Es handele sich nicht nur um einen Verdacht, erläuterte Abbott. Der Polizei lägen konkrete Geheimdienstinformationen vor. Demnach planten die Extremisten offenbar wahllos einen Bürger auf der Straße anzuhalten. Anschließend wollten sie diesen vor laufender Kamera enthaupten. So gingen bereits die Extremisten vor, die seit August vermutlich in Syrien drei westliche Geiseln hingerichtet hatten.   

Die Polizei war bei dem größten Anti-Terror-Einsatz in der Geschichte des Landes mit 800 Beamten im Einsatz, wie der Chef der Bundespolizei sagte. Die Justiz erhob gegen einen der Festgenommenen Anklage. Er sollte noch am Donnerstag vor einen Richter.

Anwerber festgenommen

Die Behörden des Landes hatten die Terrorwarnstufe am vergangenen Freitag von der mittleren Stufe auf "hoch" gesetzt. In Brisbane waren vergangene Woche zwei mutmaßliche IS-Werber festgenommen worden. Sie sollen dabei geholfen haben, Kämpfer für militante Islamistengruppen in Syrien zu rekrutieren. 

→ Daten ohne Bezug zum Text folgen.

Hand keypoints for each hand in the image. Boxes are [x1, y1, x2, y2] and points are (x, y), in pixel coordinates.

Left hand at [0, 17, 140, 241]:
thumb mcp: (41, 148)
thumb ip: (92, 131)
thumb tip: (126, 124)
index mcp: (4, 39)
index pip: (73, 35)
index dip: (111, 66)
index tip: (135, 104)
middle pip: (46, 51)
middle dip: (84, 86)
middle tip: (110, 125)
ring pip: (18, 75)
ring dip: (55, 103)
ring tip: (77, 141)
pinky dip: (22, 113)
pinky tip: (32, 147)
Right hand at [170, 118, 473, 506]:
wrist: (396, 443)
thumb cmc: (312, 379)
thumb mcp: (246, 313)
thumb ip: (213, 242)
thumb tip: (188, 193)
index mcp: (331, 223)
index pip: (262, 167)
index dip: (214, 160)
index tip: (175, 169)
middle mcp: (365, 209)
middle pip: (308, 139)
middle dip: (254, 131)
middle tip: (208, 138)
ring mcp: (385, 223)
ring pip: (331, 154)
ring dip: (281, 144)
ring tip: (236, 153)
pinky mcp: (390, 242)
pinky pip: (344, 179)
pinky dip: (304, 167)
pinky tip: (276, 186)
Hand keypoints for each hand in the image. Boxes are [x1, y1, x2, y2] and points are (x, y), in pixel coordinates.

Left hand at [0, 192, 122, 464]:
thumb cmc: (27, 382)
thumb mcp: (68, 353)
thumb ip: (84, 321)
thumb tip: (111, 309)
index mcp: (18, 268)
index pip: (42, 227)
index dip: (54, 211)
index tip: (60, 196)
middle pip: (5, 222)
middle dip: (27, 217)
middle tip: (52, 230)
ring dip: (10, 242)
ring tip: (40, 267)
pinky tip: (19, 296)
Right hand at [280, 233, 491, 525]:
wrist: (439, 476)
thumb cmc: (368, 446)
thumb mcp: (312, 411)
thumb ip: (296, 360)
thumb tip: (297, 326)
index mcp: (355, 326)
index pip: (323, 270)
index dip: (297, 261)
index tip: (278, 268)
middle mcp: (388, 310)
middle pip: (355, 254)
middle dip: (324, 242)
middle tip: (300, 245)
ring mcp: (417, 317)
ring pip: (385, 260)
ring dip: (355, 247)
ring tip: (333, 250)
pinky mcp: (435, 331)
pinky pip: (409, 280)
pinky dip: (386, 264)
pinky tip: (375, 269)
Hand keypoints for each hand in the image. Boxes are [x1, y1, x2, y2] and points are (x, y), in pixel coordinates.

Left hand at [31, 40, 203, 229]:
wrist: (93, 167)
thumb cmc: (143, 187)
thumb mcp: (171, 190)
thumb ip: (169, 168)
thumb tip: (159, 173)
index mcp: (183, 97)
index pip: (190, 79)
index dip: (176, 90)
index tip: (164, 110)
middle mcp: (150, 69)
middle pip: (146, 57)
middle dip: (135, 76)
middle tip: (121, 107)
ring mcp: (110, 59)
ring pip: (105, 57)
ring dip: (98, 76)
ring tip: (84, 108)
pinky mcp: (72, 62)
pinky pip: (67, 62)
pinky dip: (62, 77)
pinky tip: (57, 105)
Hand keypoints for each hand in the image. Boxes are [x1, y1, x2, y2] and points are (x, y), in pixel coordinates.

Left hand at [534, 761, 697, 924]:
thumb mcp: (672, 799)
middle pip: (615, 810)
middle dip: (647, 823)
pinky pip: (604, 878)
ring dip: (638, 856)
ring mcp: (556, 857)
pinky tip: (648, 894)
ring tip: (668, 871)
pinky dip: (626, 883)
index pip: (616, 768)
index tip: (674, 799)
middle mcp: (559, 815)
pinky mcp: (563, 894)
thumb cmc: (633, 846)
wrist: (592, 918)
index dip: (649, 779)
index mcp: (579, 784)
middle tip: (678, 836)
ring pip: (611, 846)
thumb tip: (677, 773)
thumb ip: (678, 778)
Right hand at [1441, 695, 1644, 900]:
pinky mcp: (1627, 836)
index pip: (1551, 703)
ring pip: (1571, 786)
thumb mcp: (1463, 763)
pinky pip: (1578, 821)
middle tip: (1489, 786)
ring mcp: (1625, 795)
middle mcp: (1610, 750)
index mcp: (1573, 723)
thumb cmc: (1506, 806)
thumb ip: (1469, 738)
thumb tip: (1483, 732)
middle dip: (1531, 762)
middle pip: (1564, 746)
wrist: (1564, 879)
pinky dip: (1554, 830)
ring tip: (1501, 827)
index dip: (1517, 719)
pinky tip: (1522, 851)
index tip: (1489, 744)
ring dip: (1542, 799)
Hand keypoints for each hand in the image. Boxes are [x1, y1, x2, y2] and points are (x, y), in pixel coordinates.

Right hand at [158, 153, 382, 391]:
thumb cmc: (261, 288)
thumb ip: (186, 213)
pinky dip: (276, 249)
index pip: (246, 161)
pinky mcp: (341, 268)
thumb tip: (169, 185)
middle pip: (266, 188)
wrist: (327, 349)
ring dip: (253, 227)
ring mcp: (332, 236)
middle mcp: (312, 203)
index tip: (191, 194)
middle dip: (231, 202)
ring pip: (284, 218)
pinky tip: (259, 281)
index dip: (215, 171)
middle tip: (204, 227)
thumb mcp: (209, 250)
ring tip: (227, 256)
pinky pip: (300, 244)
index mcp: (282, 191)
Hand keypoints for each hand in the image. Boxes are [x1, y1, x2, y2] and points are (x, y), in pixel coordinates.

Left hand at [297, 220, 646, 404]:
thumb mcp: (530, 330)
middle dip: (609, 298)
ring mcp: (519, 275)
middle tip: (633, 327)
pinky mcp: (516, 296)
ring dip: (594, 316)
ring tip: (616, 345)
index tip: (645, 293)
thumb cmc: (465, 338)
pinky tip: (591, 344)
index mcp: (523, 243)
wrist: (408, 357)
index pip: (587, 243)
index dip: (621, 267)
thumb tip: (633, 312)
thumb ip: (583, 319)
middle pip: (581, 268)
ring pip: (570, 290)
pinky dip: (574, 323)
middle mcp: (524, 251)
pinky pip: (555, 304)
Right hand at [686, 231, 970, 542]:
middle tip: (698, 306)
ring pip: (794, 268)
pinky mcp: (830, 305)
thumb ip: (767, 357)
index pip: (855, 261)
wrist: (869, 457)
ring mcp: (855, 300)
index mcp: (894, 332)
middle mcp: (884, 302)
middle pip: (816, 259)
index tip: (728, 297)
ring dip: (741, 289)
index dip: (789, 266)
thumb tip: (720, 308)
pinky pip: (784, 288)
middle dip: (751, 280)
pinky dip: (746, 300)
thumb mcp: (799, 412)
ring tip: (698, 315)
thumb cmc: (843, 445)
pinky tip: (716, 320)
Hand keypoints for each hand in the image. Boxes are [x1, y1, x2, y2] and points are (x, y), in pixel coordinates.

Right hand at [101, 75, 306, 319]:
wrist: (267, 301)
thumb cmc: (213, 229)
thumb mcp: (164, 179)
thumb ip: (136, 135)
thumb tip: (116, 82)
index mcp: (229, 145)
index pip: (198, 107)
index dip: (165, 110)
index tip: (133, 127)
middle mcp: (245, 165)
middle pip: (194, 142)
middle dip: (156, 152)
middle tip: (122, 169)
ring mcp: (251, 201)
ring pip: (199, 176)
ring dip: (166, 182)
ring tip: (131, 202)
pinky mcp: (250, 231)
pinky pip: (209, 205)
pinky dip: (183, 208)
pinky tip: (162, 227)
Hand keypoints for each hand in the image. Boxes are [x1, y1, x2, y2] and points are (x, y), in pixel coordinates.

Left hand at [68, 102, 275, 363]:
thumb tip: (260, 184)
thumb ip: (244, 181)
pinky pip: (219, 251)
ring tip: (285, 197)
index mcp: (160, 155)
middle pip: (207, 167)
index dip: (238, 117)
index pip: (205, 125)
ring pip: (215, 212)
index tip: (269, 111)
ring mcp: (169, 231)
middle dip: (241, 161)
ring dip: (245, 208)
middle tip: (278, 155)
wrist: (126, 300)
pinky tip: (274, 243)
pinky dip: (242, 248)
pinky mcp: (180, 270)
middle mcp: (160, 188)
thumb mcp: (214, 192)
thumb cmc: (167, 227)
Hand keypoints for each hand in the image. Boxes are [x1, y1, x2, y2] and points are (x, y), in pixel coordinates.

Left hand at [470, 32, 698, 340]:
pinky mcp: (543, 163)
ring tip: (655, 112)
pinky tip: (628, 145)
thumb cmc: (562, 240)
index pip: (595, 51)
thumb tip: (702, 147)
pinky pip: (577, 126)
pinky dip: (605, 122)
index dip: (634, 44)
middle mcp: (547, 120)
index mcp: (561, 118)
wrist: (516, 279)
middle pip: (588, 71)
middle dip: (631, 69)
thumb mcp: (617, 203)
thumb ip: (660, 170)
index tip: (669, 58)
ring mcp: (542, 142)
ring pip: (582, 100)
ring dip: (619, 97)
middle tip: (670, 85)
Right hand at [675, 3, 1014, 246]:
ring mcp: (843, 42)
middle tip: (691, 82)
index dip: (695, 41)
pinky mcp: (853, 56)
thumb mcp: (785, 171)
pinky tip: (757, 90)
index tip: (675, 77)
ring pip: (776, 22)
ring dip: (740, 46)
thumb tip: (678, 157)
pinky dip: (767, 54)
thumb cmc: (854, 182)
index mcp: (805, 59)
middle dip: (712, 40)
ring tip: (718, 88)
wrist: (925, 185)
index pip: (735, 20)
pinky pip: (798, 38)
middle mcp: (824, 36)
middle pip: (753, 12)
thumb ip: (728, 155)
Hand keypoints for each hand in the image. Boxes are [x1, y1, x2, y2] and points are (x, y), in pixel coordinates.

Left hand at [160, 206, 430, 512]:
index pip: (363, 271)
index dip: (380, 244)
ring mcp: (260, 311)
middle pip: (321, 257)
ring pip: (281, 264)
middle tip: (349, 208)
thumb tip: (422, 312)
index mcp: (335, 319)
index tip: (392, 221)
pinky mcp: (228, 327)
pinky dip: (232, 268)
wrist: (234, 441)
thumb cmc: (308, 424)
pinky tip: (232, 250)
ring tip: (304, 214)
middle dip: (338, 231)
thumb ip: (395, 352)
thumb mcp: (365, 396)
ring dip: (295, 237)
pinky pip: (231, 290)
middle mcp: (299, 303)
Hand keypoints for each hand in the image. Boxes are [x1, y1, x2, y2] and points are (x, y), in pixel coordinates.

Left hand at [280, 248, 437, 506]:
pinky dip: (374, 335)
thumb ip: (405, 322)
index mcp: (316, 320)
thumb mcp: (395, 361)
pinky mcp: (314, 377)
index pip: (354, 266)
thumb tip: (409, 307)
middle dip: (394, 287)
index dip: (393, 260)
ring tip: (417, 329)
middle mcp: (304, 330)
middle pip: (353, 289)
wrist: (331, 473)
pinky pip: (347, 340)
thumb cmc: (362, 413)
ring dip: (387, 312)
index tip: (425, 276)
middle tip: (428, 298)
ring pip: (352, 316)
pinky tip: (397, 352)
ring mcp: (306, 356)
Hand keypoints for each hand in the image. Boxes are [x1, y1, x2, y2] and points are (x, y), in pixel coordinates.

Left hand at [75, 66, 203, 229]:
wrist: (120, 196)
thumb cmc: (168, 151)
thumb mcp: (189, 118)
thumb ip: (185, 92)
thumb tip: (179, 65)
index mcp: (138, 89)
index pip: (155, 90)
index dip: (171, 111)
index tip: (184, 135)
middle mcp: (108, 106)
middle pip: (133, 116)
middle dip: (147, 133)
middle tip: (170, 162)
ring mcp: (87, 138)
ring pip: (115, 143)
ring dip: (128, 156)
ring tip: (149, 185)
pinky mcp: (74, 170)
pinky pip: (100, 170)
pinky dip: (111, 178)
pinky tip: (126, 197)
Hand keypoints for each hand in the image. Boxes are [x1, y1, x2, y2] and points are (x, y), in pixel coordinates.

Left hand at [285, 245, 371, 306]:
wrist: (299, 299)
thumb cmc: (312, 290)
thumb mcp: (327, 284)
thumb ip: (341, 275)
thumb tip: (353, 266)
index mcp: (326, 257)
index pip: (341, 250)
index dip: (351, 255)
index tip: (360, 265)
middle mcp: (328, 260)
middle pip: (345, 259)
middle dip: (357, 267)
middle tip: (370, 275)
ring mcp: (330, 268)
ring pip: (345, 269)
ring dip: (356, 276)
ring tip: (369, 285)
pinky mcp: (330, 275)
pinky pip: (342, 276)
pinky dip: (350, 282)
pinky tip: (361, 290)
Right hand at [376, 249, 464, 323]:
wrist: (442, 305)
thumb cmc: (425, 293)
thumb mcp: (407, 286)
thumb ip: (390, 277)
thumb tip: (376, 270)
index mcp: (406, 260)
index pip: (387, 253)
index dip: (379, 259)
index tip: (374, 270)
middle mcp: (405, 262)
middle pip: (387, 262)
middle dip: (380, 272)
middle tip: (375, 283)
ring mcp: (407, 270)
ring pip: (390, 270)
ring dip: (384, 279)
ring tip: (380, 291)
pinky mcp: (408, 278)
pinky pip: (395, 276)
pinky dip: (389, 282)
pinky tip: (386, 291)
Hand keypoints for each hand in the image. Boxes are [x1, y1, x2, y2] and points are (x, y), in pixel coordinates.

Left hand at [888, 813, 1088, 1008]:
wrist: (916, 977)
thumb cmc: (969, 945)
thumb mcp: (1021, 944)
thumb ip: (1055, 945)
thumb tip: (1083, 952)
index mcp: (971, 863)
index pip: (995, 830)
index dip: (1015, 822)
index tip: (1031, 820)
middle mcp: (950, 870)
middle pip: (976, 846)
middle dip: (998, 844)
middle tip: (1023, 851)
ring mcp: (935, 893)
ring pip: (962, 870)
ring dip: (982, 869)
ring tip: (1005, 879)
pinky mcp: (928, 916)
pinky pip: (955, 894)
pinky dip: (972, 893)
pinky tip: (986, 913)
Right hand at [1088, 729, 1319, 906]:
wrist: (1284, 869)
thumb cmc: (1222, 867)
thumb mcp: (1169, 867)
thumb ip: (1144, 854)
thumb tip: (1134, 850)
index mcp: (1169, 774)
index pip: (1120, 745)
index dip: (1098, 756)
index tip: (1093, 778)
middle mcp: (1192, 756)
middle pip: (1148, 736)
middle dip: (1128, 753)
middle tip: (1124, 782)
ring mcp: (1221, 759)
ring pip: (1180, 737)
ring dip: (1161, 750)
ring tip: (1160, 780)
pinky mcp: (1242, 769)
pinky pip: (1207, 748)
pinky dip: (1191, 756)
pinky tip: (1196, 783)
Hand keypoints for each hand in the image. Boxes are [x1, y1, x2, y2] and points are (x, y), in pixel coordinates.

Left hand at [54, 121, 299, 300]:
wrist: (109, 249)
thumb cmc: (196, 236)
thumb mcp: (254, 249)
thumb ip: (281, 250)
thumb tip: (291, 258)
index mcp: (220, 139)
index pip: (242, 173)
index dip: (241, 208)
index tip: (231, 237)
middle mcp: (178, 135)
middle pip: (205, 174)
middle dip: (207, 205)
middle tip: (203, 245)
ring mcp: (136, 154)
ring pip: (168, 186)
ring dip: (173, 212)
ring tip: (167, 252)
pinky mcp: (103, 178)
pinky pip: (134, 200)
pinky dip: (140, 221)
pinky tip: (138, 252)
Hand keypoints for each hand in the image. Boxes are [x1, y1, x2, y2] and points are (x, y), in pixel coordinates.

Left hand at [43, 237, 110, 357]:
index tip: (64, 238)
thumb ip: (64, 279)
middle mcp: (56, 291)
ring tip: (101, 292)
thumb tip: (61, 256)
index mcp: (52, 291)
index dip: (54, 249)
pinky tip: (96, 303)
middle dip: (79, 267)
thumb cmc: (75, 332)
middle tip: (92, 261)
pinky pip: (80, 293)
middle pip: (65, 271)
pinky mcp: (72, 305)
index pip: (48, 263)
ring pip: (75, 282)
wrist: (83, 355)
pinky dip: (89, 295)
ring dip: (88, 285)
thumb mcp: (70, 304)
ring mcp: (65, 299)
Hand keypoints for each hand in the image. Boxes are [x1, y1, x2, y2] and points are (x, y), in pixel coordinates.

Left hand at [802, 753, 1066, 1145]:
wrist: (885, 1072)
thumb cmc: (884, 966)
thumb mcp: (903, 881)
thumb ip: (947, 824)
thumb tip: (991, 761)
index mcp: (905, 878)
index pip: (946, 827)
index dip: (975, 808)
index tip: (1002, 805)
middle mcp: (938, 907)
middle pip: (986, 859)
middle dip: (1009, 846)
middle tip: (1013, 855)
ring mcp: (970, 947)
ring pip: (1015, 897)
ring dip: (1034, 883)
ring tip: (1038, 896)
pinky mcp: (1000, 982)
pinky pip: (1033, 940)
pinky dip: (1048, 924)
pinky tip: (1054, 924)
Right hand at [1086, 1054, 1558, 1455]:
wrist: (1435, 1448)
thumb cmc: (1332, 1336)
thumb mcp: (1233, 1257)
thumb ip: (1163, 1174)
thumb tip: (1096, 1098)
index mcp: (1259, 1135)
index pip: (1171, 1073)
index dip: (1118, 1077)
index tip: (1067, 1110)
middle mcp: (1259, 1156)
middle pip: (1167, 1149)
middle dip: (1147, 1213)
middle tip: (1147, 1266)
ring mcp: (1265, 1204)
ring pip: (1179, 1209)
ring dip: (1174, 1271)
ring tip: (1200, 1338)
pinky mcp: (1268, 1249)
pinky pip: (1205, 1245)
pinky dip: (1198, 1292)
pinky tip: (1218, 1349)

Die Geheimdienste gehen davon aus, dass 60 Kämpfer mit australischem Pass für den IS in dem Land im Einsatz sind. Abbott will am Donnerstag in Darwin 600 Soldaten verabschieden, die den Kampf gegen den IS im Irak unterstützen sollen.  

International verstärken Staaten ihre Unterstützung bewaffneter Gruppen in Syrien und dem Irak im Kampf gegen den IS. Auch Deutschland schickt Waffen, um die Kampfkraft der kurdischen Milizen im Nordirak zu verstärken.